Dwuye put the cost of helping these IDPs home at US $9.6 million. The money would be used to provide returnees with basic items and transport.
In a recent humanitarian update, the UN Mission in Liberia (UNMIL) warned that a funding crunch lay around the corner.
"64,000 IDPs who are not covered by the current planning figures would have to wait until resources are identified. This would effectively bring the (return) process to a halt," the UNMIL briefing note said.
The out-going UN humanitarian co-ordinator for Liberia, Abou Moussa, told reporters last week that funding was being sought from the US government.
"The programme is on course and they will soon be resettled," Moussa said.
As the UN itself admits, the pressure from the remaining IDPs to be helped home continues to mount. Some of the ramshackle structures in which they are currently living have been damaged by the prolonged and heavy rains.
"In addition, there is also need to return most of the IDPs before the October 11 ballot," the UNMIL briefing note said.
The National Elections Commission has said that IDPs make up around five percent of the 1.35 million registered voters, and almost three-quarters of the registered IDP voters have chosen to cast their ballot in their county of origin so they can choose their local leaders.

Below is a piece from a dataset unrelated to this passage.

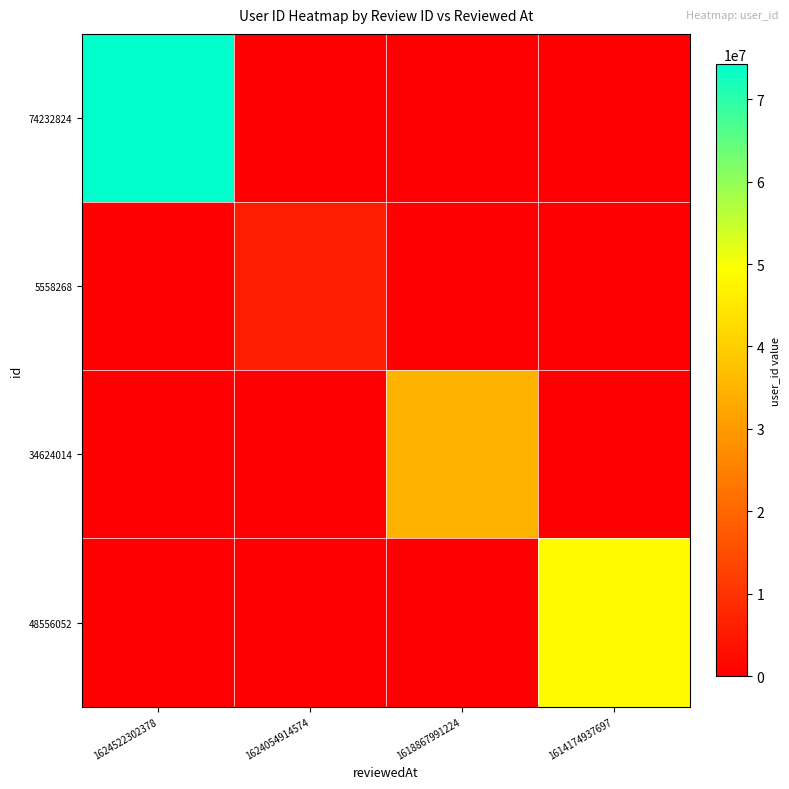

What is the greatest value displayed?

74232824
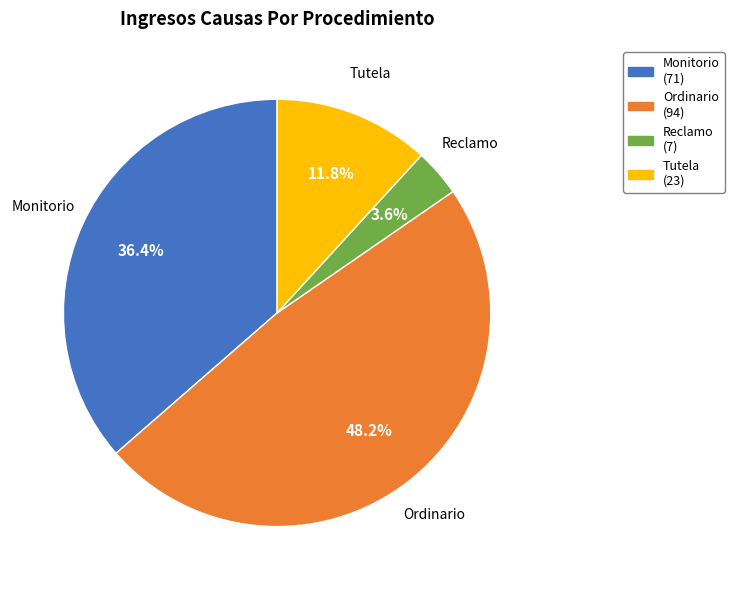

To the nearest percent, what is the difference between the largest and smallest slice percentages?

45%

That means they have to get back by polling day.
According to the latest UNMIL figures, just over 207,000 IDPs have been assisted to return home out of 314,000.
Last week, the Norwegian Refugee Council, an international aid agency working in Liberia, said they were worried that potential voters could find themselves unable to cast their ballot.
"It is likely that many (remaining IDPs) may not be able to return in time, raising concerns that they may be disenfranchised," the group said.
The IDPs themselves are also voicing their unhappiness.
Acquie Mulbah, an IDP leader at Mount Barclay Camp, one of the largest camps on the outskirts of the capital, Monrovia, said his neighbours were losing interest in the on-going election campaign, because they were stuck in the camps.
"IDPs are united on the issue of being resettled first, before the elections," he told IRIN. "We are all downhearted because the process is moving slowly and many of us who want to be resettled have not been assisted to do so."
On Tuesday, the Liberia Rural Dwellers Initiative, which says it represents about 150,000 IDPs, presented a statement to Liberia's parliament, foreign embassies and international organisations saying they would boycott the October elections if they are not resettled.
"We are not happy over the way the resettlement programme is being handled. The political situation has overshadowed our return process and we said strongly in our statement that we will not participate in the elections and we will prevent all political parties and candidates from campaigning in our camps," the group's spokesman, Seymour Morris, explained.